Each rig has its own head-related transfer function (HRTF), as do you, and these are likely to be different to some degree. Think of this as like the effect of the head and ears on incoming sound, and that effect for your head and ears is bound to be different from that effect of the measurement head. That’s not to say “we all just hear differently”, since we all typically have heads and ears that are… head and ear shaped, but there are still going to be some differences that can be meaningful.
So, HRTF variation is one reason, but there is also another one, and that’s the Headphone Transfer Function (HpTF). This is how the behavior of the headphone can change depending on the head that its on. You mention the well-measuring DCA headphones not sounding very good, one likely explanation for this is that the headphone itself is behaving differently when its being worn by you - and with respect to those headphones in particular I’d actually expect this to be the case (it was the same for me).
It doesn’t mean the graph is wrong, or that categorically the product doesn’t sound like the graph to SOME person. It just means it doesn’t to you, because the condition of that headphone is different. Bottom line, HRTF and HpTF effects explain much of the whole “there’s more than just FR” concept - at least in cases where all else is reasonably equivalent.
That’s awesome! I didn’t know that
Eh headphones and IEMs are minimal phase so it really shouldn’t matter for the most part. Multi driver setups might potentially be problematic but in recent years companies have become pretty good at using different length sound tubes for each drivers to minimize such an effect. Also phase measurements are done to check out the very thing you’re discussing here so might be worth checking it out.
I EQ everything so what metric should I look for to determine whether I’ll like a thing if not a FR graph?
I have no technical idea why I like my Grados more than cheaper sets. They’re just… clearer.
The frequency response is what is tricking your brain into thinking you are hearing time domain differences.
Every single time I thought a headphone sounded slow or fast or whatever it could be reversed with EQ.

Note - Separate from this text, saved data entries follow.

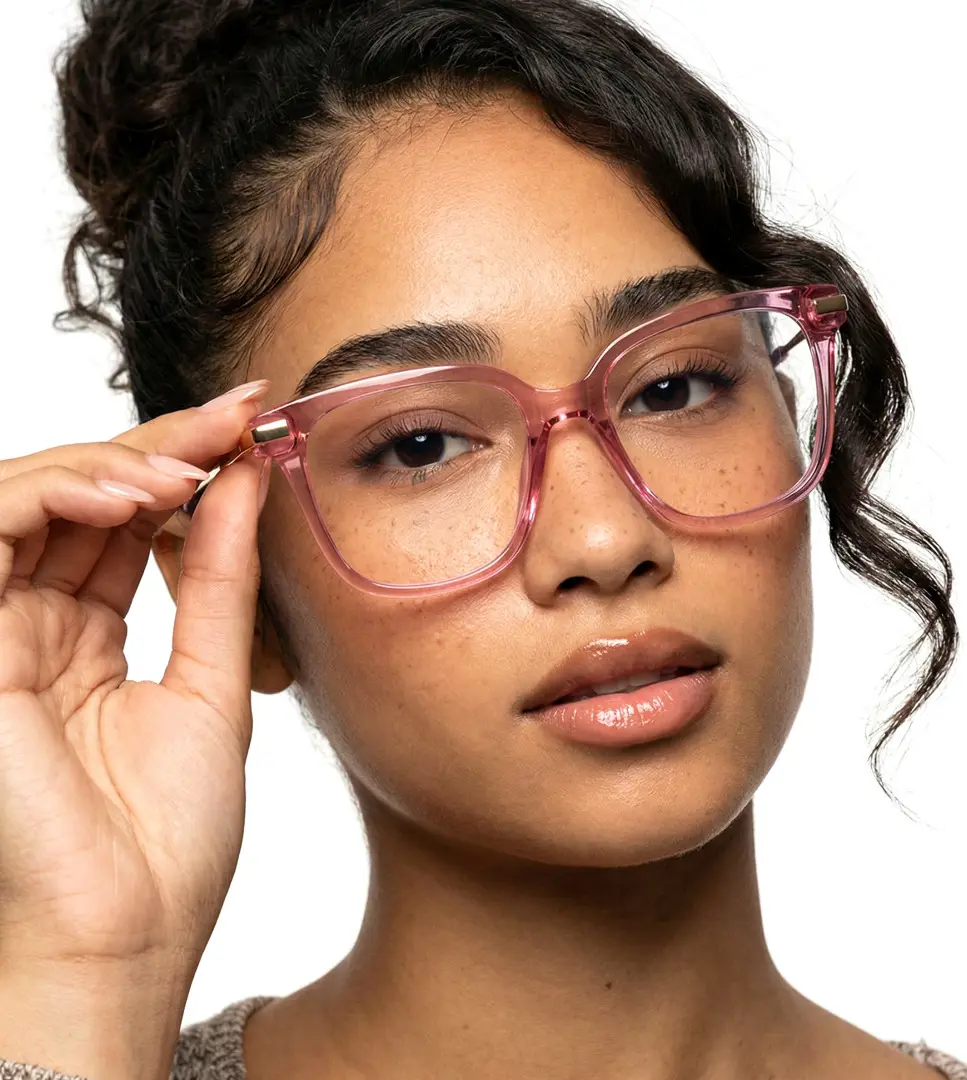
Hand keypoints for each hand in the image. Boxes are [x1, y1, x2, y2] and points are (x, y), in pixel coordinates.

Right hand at [0, 381, 270, 978]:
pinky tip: (138, 495)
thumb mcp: (211, 680)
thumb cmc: (161, 841)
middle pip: (81, 497)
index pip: (122, 522)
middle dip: (161, 444)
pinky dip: (59, 493)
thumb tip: (244, 482)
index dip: (184, 465)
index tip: (255, 425)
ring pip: (29, 497)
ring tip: (192, 464)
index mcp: (83, 641)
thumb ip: (216, 578)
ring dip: (115, 462)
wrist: (120, 941)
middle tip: (237, 416)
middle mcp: (29, 627)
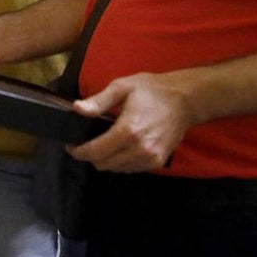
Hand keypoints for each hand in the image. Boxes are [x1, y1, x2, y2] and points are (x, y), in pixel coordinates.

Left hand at [66, 72, 191, 171]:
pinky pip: (131, 169)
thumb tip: (77, 109)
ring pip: (116, 169)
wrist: (185, 100)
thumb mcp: (122, 87)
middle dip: (90, 156)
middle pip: (103, 164)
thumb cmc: (152, 90)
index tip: (71, 146)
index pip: (96, 152)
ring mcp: (150, 158)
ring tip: (102, 144)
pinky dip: (121, 162)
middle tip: (85, 144)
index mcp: (128, 130)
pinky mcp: (158, 162)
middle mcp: (139, 149)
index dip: (79, 152)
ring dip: (106, 160)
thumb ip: (98, 101)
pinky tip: (120, 147)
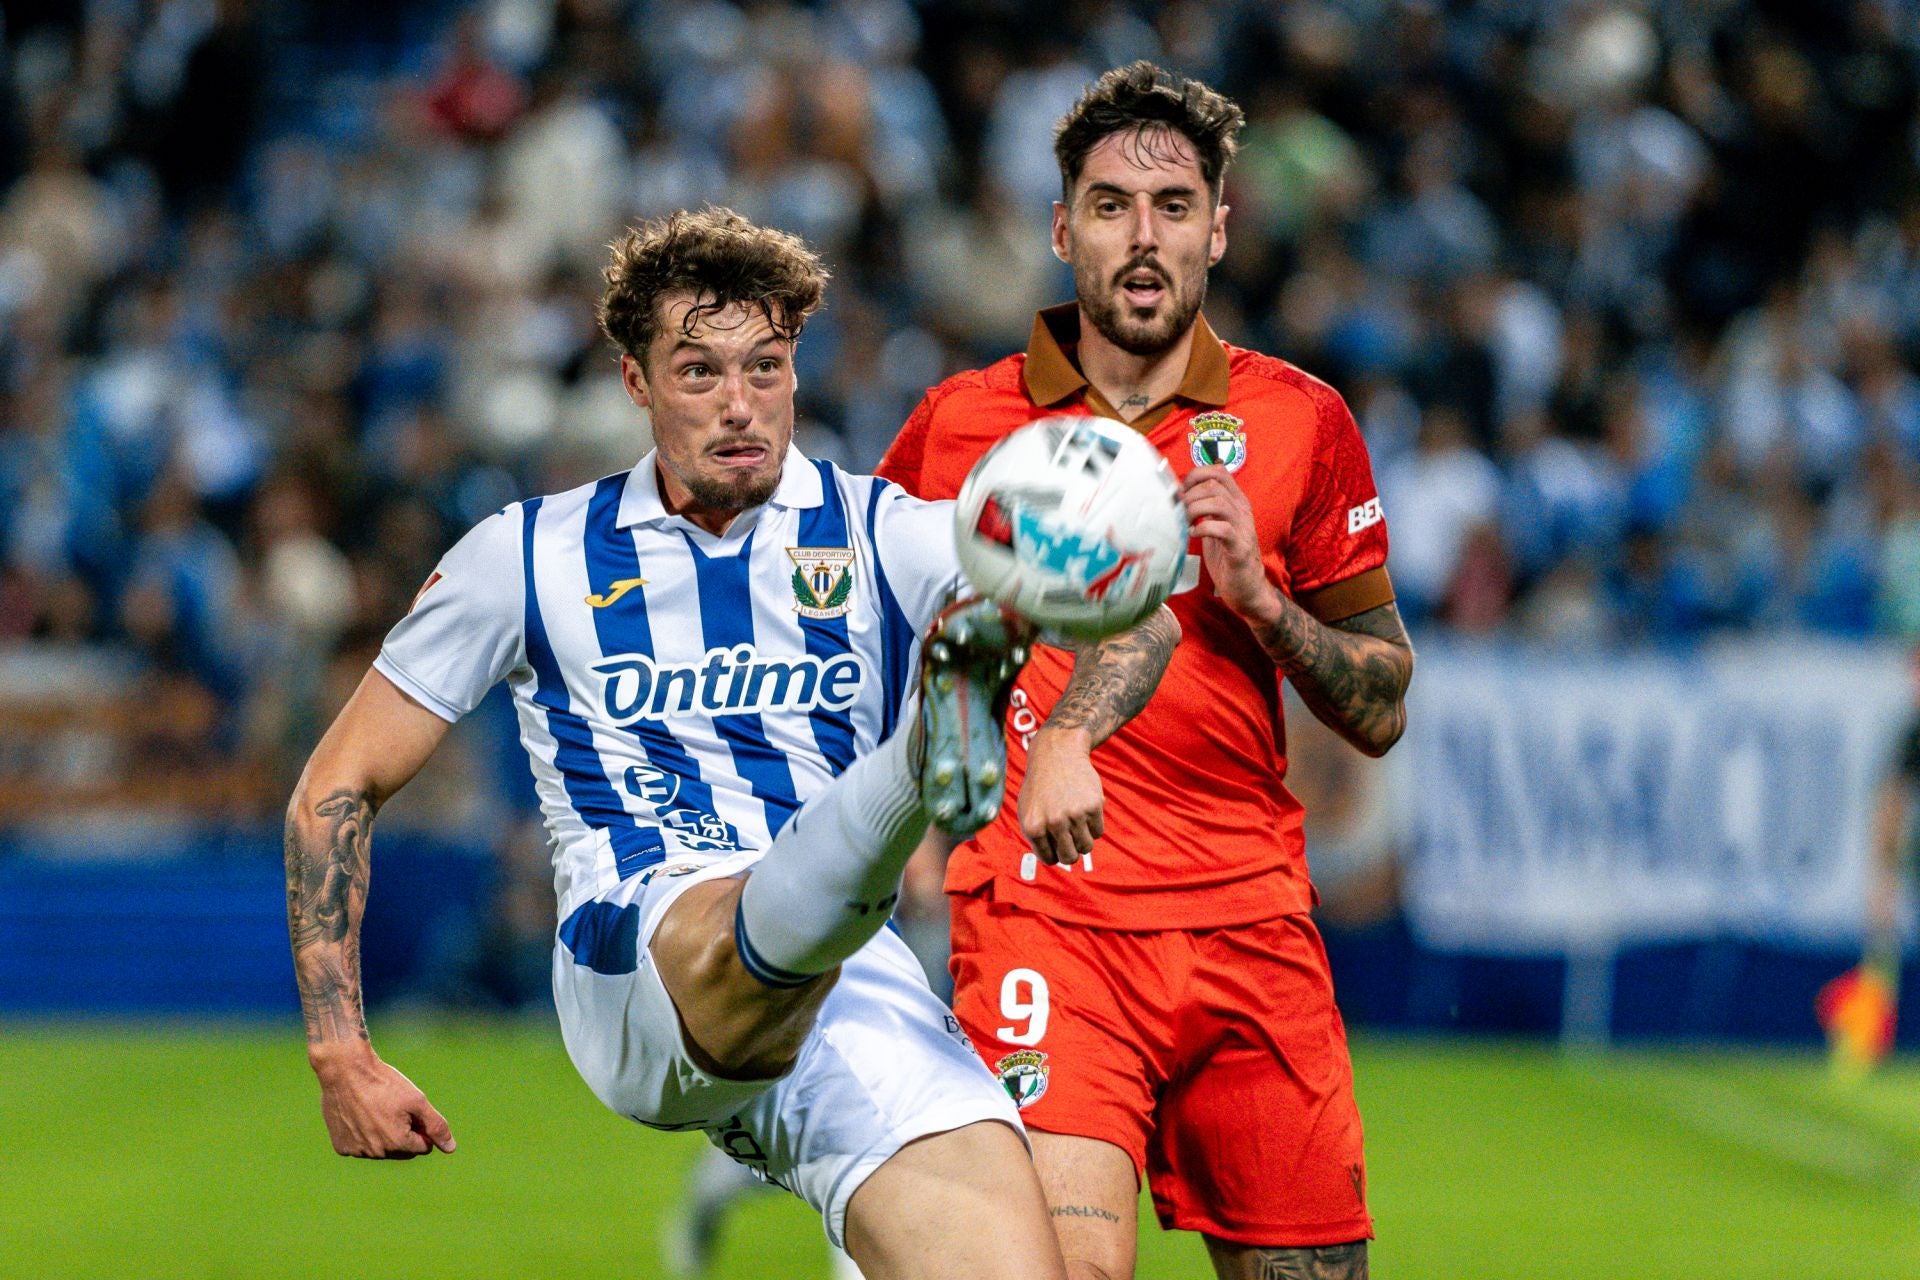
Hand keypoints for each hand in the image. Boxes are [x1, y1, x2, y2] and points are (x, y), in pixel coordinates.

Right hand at [311, 1043, 455, 1158]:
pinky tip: (359, 1115)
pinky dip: (363, 1134)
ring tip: (375, 1109)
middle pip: (402, 1150)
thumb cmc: (385, 1084)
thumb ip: (436, 1126)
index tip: (412, 1109)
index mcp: (398, 1143)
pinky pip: (360, 1146)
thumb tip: (451, 1148)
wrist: (346, 1072)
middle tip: (395, 1108)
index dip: (422, 1127)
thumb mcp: (417, 1101)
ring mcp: (357, 1151)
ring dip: (383, 1135)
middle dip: (404, 1133)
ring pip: (381, 1149)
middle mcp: (377, 1153)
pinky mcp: (342, 1147)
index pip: (423, 1146)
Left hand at [1018, 726, 1102, 864]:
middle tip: (1070, 837)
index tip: (1057, 844)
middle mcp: (1053, 823)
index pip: (1049, 859)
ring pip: (1086, 847)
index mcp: (1033, 827)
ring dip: (1084, 839)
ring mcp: (1075, 815)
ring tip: (1077, 822)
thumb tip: (1053, 858)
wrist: (1057, 754)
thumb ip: (1037, 836)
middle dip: (1071, 851)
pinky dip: (1094, 825)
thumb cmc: (1041, 785)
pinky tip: (1085, 809)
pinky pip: (1098, 832)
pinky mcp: (1093, 806)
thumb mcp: (1028, 810)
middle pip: (1070, 858)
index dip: (1055, 853)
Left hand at [1181, 465, 1275, 621]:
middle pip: (1215, 484)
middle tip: (1179, 511)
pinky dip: (1203, 529)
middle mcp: (1241, 510)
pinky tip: (1193, 535)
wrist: (1246, 587)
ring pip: (1218, 502)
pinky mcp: (1239, 548)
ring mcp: (1242, 528)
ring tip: (1185, 522)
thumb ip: (1204, 507)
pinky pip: (1222, 529)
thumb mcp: (1214, 524)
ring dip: (1194, 509)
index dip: (1196, 475)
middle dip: (1190, 494)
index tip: (1182, 492)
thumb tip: (1181, 491)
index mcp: (1236, 501)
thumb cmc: (1226, 556)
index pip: (1219, 471)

You just don’t read good sites if you think people don’t check the phase response, resonances and like of the drivers and headset cups. ASR routinely produces harmonic distortion at various (very loud, usually) listening levels, and there’s group delay plot that illuminates the time-domain behavior of the system. Group delay is the useful way to look at phase response, as it is derivate of phase with frequency, and is ideally a flat line showing that all frequencies arrive to listener simultaneously.